Day after day, he was arguing one side of a point with the southerners and the other side with the liberals—and arguing both sides with equal persuasiveness. At the same time that he was telling the South that he had counted votes and had found that a filibuster couldn’t win, he was telling liberals that they couldn’t beat a filibuster.
He was working the cloakroom and the corridors now, working them with everything he had.
He used his health. He had had a heart attack [in 1955], he said, he was a sick man and he knew it. The strain was too much for him, he said, when he went home at night, he couldn’t sleep, the doctors kept giving him new pills, they didn’t work, he was starting to get chest pains again. “Ah don’t want to die right here,” he said. “Ah don’t want to fall on my face, drop dead right on the floor of the Senate.” He couldn’t take much more strain; “He made you feel that if you wouldn’t go along with what he was asking, you might be murdering this man,” one senator recalls.

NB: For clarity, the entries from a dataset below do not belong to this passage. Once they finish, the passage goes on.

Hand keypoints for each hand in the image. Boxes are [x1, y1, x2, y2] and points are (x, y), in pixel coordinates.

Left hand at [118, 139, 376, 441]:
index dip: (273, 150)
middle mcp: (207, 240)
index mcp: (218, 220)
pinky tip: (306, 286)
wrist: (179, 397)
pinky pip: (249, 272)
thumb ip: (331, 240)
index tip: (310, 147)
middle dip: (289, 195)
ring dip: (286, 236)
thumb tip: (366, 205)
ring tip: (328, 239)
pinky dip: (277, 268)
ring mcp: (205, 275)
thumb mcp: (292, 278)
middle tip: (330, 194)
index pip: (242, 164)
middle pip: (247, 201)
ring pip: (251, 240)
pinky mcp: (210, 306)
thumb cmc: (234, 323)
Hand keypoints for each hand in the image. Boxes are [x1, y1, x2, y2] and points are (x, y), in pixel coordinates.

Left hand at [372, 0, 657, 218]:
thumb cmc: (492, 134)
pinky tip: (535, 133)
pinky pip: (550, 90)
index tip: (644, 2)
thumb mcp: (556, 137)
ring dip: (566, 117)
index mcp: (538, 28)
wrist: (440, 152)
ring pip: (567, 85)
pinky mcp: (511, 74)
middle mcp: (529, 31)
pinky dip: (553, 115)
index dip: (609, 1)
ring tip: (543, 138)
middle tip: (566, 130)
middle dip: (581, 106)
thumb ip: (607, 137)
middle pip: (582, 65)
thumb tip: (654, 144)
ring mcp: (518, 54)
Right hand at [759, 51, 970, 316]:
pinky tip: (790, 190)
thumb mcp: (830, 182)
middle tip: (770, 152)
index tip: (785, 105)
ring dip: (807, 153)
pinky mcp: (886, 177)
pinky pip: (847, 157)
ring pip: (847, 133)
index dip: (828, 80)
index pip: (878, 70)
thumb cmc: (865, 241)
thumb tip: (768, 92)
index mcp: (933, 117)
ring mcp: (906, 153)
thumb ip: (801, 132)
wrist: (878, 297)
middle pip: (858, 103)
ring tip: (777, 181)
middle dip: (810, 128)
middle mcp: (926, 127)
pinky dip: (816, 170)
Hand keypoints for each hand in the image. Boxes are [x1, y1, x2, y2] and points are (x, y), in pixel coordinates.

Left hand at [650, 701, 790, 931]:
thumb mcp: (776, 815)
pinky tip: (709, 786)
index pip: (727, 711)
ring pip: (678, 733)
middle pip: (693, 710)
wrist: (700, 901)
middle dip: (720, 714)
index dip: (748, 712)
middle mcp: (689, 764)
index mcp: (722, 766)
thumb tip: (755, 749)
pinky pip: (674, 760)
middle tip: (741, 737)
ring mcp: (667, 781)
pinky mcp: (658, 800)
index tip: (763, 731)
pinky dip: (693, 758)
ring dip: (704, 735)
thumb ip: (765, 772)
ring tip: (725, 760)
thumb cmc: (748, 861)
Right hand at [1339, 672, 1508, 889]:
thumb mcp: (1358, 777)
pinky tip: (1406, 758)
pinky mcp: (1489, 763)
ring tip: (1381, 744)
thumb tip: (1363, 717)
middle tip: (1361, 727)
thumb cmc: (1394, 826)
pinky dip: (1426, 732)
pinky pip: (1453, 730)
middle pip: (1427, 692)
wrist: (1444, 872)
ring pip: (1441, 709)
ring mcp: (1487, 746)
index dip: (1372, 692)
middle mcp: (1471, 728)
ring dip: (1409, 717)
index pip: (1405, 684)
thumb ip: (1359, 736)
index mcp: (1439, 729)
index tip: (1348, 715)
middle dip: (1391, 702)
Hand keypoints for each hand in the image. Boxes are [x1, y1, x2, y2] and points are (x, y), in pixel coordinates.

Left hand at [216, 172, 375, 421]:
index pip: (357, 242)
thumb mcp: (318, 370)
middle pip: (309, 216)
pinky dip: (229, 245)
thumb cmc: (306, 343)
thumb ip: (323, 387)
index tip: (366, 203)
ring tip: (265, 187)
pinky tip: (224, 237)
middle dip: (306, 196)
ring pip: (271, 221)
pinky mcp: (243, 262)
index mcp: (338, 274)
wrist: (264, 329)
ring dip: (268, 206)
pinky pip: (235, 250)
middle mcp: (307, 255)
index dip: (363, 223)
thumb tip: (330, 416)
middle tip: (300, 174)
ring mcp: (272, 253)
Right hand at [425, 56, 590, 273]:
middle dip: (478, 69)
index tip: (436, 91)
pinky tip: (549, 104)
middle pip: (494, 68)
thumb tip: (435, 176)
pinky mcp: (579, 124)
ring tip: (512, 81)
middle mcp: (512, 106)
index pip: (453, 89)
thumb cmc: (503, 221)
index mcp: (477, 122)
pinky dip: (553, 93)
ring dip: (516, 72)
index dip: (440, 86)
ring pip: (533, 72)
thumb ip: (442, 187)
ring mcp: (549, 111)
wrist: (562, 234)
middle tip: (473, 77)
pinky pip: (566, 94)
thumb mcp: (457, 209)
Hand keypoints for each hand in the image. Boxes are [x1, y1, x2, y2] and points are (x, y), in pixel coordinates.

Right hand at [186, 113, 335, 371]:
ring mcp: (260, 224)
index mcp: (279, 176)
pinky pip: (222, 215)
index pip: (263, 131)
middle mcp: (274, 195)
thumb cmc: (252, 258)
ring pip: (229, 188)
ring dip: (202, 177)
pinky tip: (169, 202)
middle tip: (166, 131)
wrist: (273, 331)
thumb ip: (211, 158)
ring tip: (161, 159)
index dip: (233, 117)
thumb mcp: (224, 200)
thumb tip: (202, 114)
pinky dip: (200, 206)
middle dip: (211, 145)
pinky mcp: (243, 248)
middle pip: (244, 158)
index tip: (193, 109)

He used their pride in the Senate: “We’ve got the world looking at us here! We’ve got to make the world see that this body works!” He used their pride in their party: “You’re the party of Lincoln,” he reminded one Republican. “That’s something to be proud of.” To Democrats, he said, “Our party’s always been the place that you can come to whenever there’s injustice. That’s what the Democratic Party’s for. That’s why it was born. That’s why it survives. So the poor and the downtrodden and the bended [sic] can have a place to turn. And they’re turning to us now. We can’t let them down.” He used his power and his charm. “I can see him now,” aide Bobby Baker says, “grasping hands and poking chests and grabbing lapels, saying to the southern politicians something like, ‘We got a chance to show the way. We got a chance to get the racial monkey off the South’s back. We got a chance to show the Yankees that we’re good and decent and civilized down here, not a bunch of barefoot, tobacco-chewin’ crazies.’ ” When he had finished presenting his arguments to a senator, aide Harry McPherson was to say, “he would sink back into the chair, his eyes wide with the injustice of his burdens, the corners of his mouth inviting pity and support.” Then he “would come back faceto- face, perhaps sensing that the other wanted to help and in that event should hear the whole story, all the demands, the pressures and the threats, as well as the glory and the achievement that awaited reasonable men if they would only compromise, not on the main thing, but just on this part that the other side would never accept as it was; unless there could be some accommodation, there would be nothing, the haters would take over, the Negroes would lose it all, I need your help.” He used his stories, and he used his jokes, he used his promises, used his threats, backing senators up against walls or trapping them in their chairs, wrapping an arm around their shoulders and thrusting a finger in their chests, grasping lapels, watching their hands, watching their eyes, listening to what they said, or to what they didn’t say: “The greatest salesman one on one who ever lived”—trying to make his biggest sale.